*** Opening Source information ***

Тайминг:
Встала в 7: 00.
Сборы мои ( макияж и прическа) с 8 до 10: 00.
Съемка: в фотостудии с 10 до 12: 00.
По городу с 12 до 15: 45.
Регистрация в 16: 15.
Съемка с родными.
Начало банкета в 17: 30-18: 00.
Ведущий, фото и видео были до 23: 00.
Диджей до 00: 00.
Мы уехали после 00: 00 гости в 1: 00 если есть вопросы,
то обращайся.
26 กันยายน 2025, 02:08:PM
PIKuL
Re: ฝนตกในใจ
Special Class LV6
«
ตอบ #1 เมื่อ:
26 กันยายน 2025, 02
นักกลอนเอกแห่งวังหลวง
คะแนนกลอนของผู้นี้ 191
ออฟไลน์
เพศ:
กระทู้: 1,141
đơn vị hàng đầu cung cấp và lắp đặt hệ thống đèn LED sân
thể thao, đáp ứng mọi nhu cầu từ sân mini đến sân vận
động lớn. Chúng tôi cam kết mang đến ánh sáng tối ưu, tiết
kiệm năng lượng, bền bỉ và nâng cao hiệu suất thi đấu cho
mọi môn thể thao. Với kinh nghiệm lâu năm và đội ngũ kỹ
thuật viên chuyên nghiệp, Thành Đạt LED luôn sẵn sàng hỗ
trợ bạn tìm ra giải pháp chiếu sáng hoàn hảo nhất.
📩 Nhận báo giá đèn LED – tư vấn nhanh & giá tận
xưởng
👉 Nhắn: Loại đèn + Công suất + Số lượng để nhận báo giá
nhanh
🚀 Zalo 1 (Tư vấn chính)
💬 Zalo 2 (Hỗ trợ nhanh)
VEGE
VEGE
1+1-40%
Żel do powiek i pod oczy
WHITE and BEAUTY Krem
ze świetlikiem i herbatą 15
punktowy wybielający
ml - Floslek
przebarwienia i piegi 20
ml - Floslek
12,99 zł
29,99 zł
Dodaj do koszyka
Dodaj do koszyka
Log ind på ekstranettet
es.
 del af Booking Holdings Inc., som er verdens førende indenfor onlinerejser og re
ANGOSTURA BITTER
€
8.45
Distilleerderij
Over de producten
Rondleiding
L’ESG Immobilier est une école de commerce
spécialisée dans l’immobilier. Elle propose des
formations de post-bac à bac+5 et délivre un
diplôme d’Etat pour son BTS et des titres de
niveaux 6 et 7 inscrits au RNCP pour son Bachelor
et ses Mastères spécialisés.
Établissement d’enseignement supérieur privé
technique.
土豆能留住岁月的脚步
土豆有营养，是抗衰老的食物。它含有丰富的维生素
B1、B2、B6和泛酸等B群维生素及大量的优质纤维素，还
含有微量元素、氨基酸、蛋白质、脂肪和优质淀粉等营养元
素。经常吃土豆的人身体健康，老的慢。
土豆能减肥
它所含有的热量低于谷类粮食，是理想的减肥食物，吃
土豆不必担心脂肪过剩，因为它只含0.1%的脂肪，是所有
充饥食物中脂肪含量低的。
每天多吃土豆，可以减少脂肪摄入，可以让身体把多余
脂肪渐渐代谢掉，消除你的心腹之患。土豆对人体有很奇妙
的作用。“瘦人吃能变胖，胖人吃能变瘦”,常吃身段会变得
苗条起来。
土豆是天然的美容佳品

*** Closing Source information ***

Swap each occurrence of "Floslek" in the rows for "Ziaja", then reproduce every line with all other text left unchanged.

◆ Your solution
Тайминг:
Встала в 7: 00.
Сборы мои ( макияж и прическа) с 8 до 10: 00.
Съемка: в фотостудии с 10 до 12: 00.
По городу с 12 до 15: 45.
Регистрация в 16: 15.
Съемка с родными.
Начало банкета в 17: 30-18: 00.
Ведущий, фото и видео были до 23: 00.
Диджей до 00: 00.
Мы уехали после 00: 00 гости в 1: 00 если есть вопросы,
то обращайся.
26 กันยายน 2025, 02:08:PM
PIKuL
Re: ฝนตกในใจ
Special Class LV6
«
ตอบ #1 เมื่อ:
26 กันยายน 2025, 02
นักกลอนเอกแห่งวังหลวง
คะแนนกลอนของผู้นี้ 191
ออฟไลน์
เพศ:
กระทู้: 1,141
đơn vị hàng đầu cung cấp và lắp đặt hệ thống đèn LED sân
thể thao, đáp ứng mọi nhu cầu từ sân mini đến sân vận
động lớn. Chúng tôi cam kết mang đến ánh sáng tối ưu, tiết
kiệm năng lượng, bền bỉ và nâng cao hiệu suất thi đấu cho
mọi môn thể thao. Với kinh nghiệm lâu năm và đội ngũ kỹ
thuật viên chuyên nghiệp, Thành Đạt LED luôn sẵn sàng hỗ
trợ bạn tìm ra giải pháp chiếu sáng hoàn hảo nhất.
📩 Nhận báo giá đèn LED – tư vấn nhanh & giá tận
xưởng
👉 Nhắn: Loại đèn + Công suất + Số lượng để nhận báo giá
nhanh
🚀 Zalo 1 (Tư vấn chính)
💬 Zalo 2 (Hỗ trợ nhanh)
VEGE
VEGE
1+1-40%
Żel do powiek i pod oczy
WHITE and BEAUTY Krem
ze świetlikiem i herbatą 15
punktowy wybielający
ml - Ziaja
przebarwienia i piegi 20
ml - Ziaja
12,99 zł
29,99 zł
Dodaj do koszyka
Dodaj do koszyka
Log ind på ekstranettet
es.
 del af Booking Holdings Inc., som er verdens førende indenfor onlinerejser og re
ANGOSTURA BITTER
€
8.45
Distilleerderij
Over de producten
Rondleiding
L’ESG Immobilier est une école de commerce
spécialisée dans l’immobilier. Elle propose des
formations de post-bac à bac+5 et délivre un
diplôme d’Etat pour son BTS et des titres de
niveaux 6 et 7 inscrits au RNCP pour son Bachelor
et ses Mastères spécialisés.
Établissement d’enseignement supérieur privé
technique.
土豆能留住岁月的脚步
土豆有营养，是抗衰老的食物。它含有丰富的维生素
B1、B2、B6和泛酸等B群维生素及大量的优质纤维素，还
含有微量元素、氨基酸、蛋白质、脂肪和优质淀粉等营养元
素。经常吃土豆的人身体健康，老的慢。
土豆能减肥
它所含有的热量低于谷类粮食，是理想的减肥食物，吃
土豆不必担心脂肪过剩，因为它只含0.1%的脂肪，是所有
充饥食物中脂肪含量低的。
每天多吃土豆，可以减少脂肪摄入，可以让身体把多余
脂肪渐渐代谢掉，消除你的心腹之患。土豆对人体有很奇妙
的作用。“瘦人吃能变胖，胖人吃能变瘦”,常吃身段会变得
苗条起来。
土豆是天然的美容佳品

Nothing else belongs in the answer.